Question

How do you simplify \[(x - 5)(x + 3)?\]

Answer 1

Hint: According to the question we have to determine the values of x or in other words we can say that we have to simplify the given expression which is \[(x - 5)(x + 3)\]. So, first of all we have to open the smaller brackets of the terms to multiply them all.
Now, we have to multiply $x$ with $(x + 3)$ and the same as we have to multiply -5 with $(x + 3)$.
Now, after the multiplication we have to add the terms which can be added and subtract the terms which can be subtracted.
Now, we will obtain a quadratic expression and to solve the quadratic expression we have to use the formula to find the roots of the quadratic expression which is as mentioned below:

Formula used: $ \Rightarrow x = \dfrac{{ - b \pm \sqrt {{b^2} - 4ac} }}{{2a}}$……………….(A)
Where, a is the coefficient of ${x^2}$, a is the coefficient of $x$ and c is the constant.

Complete step-by-step solution:
Step 1: First of all we have to open the smaller brackets of the terms to multiply them all as mentioned in the solution hint. Hence,
\[ \Rightarrow x(x + 3) - 5(x + 3)...............(1)\]
Step 2: Now, we have to multiply each of the terms of the expression (1) which is as obtained in the solution step 1. Hence,
$
   \Rightarrow {x^2} + 3x - 5x - 15 \\
   \Rightarrow {x^2} - 2x - 15................(2)
 $
Step 3: Now, to solve the quadratic expression we have to use the formula (A) to find the roots of the quadratic expression which is as mentioned in the solution hint. Hence, on substituting all the values in the formula (A),
$ \Rightarrow x = \dfrac{{ - ( - 2) \pm \sqrt {{{( - 2)}^2} - 4 \times 1 \times ( - 15)} }}{{2 \times 1}}$
On solving the expression as obtained just above,
$
   \Rightarrow x = \dfrac{{2 \pm \sqrt {4 - 60} }}{2} \\
   \Rightarrow x = \dfrac{{2 \pm \sqrt { - 56} }}{2}
 $
Now, we have to take 2 as a common term form the expression as obtained just above,
$
   \Rightarrow x = \dfrac{{2 \pm 2\sqrt { - 14} }}{2} \\
   \Rightarrow x = \dfrac{{1 \pm \sqrt { - 14} }}{2}
 $

Hence, with the help of the formula (A) we have determined the roots of the expression or we have simplified the expression \[(x - 5)(x + 3)\] and the solution is $x = \dfrac{{1 \pm \sqrt { - 14} }}{2}$.
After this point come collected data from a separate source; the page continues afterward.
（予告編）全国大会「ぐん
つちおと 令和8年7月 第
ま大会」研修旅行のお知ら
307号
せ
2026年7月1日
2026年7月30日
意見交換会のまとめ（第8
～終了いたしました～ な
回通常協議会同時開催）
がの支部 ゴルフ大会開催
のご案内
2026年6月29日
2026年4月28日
Note: On solving the quadratic expression only two roots or zeros can be formed and these both of the obtained roots or zeroes will satisfy the expression as given in the question.
We can also obtain the roots by finding the L.C.M of the constant term and the coefficient of ${x^2}$ and then we have to make the factors obtained to the coefficient of x.